Neopolitan Cake (suggested recipe for The Land Cookery Competition)

125g butter

1 cup sugar

2 eggs

2 cups self raising flour

Pinch salt

½ cup milk

A few drops strawberry essence and pink colouring

¼ cup coconut

6 tsp strawberry jam

 

Cream butter and sugar until creamy. Add eggs one at a time and beat well. Sift flour and salt, add to creamed mixture alternately with milk.

Divide mixture in two. To one half, add coconut, to the other half add essence and colouring.

In a prepared 20cm tin, spread white mixture on bottom.

Drop strawberry jam in drops all over the mixture, and finally pour the pink mixture on top and spread out.

Bake in moderate oven approx 45 mins or until cooked.

When cold, ice with pink icing.

 

Fig & Apple Jam (suggested recipe for The Land Cookery Competition)

**Fruit is weighed after preparing

1 ½kg diced figs

½kg granny smith apples, peeled and coarsely grated

¼ cup lemon juice

1 ½kg sugar

2 cups water

 

Place figs, apples and water in a heavy based saucepan and bring to the boil.
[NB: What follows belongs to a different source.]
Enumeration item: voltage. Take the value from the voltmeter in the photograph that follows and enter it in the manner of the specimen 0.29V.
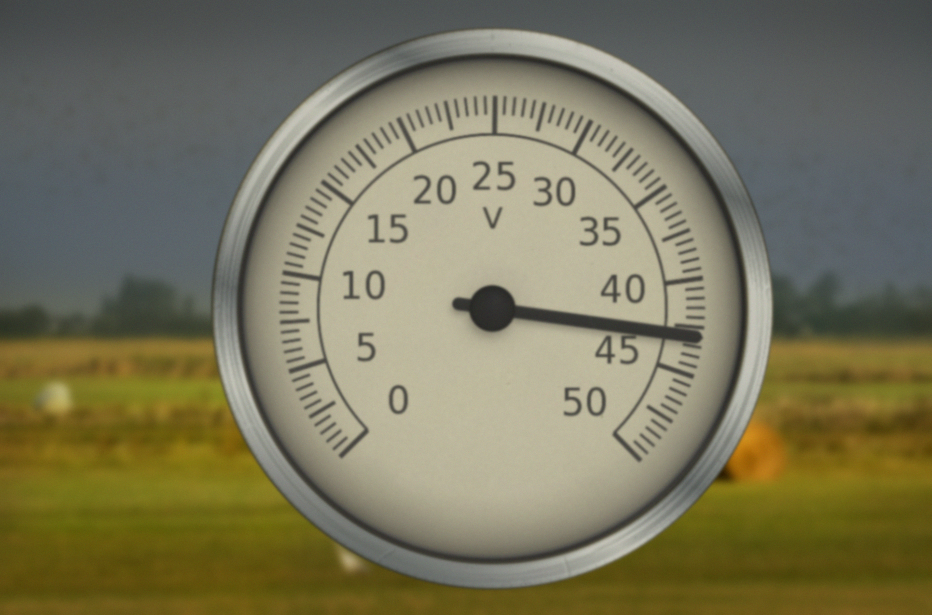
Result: 43V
Reduce heat to simmer and cook with lid on until fruit is tender.

Remove lid and skim off as many seeds as possible when they rise to the top.

Pre-heat the sugar. Add sugar, stir over low heat till sugar is dissolved.

Bring to the boil, stirring occasionally for 10 minutes.

Add lemon juice and continue to boil for another 10 minutes and begin testing by placing a little jam in a cold saucer. Jam is ready if it wrinkles on top and begins to gel. Remove from heat, stand 5 minutes. Fill heated jars and seal.

 

Lamingtons (recipe from The CWA Cook Book: Seventy Years in the Kitchen)

Cream 140g butter and 140g (⅔ cup) sugar in a bowl. Add 2 beaten eggs with 4 tablespoons of milk and a few drops of vanilla essence. Finally, stir in 270g (1 ¾ cups) sifted self raising flour. Grease a rectangular cake tin and pour the mixture into it. Bake in a 180ºC oven for 30 minutes. Turn out onto a wire rack to cool and leave until the next day. Cut into squares. To make icing, cream together 85g butter and 215g (1 ¾ cups) icing sugar. Mix together 1 tablespoon cocoa powder with a little hot water and add to the butter mixture. Stir in a few drops of vanilla essence. Ice the cake squares all over, then roll them in desiccated coconut, or browned coconut. To brown the coconut, spread coconut on a shallow plate or baking tin and place in a 150ºC over for a few minutes.

The Land Cookery Competition Schedule states: Points to look for in judging: Daintiness of size (approximately 4cm square), texture of cake, quality of finish and general presentation.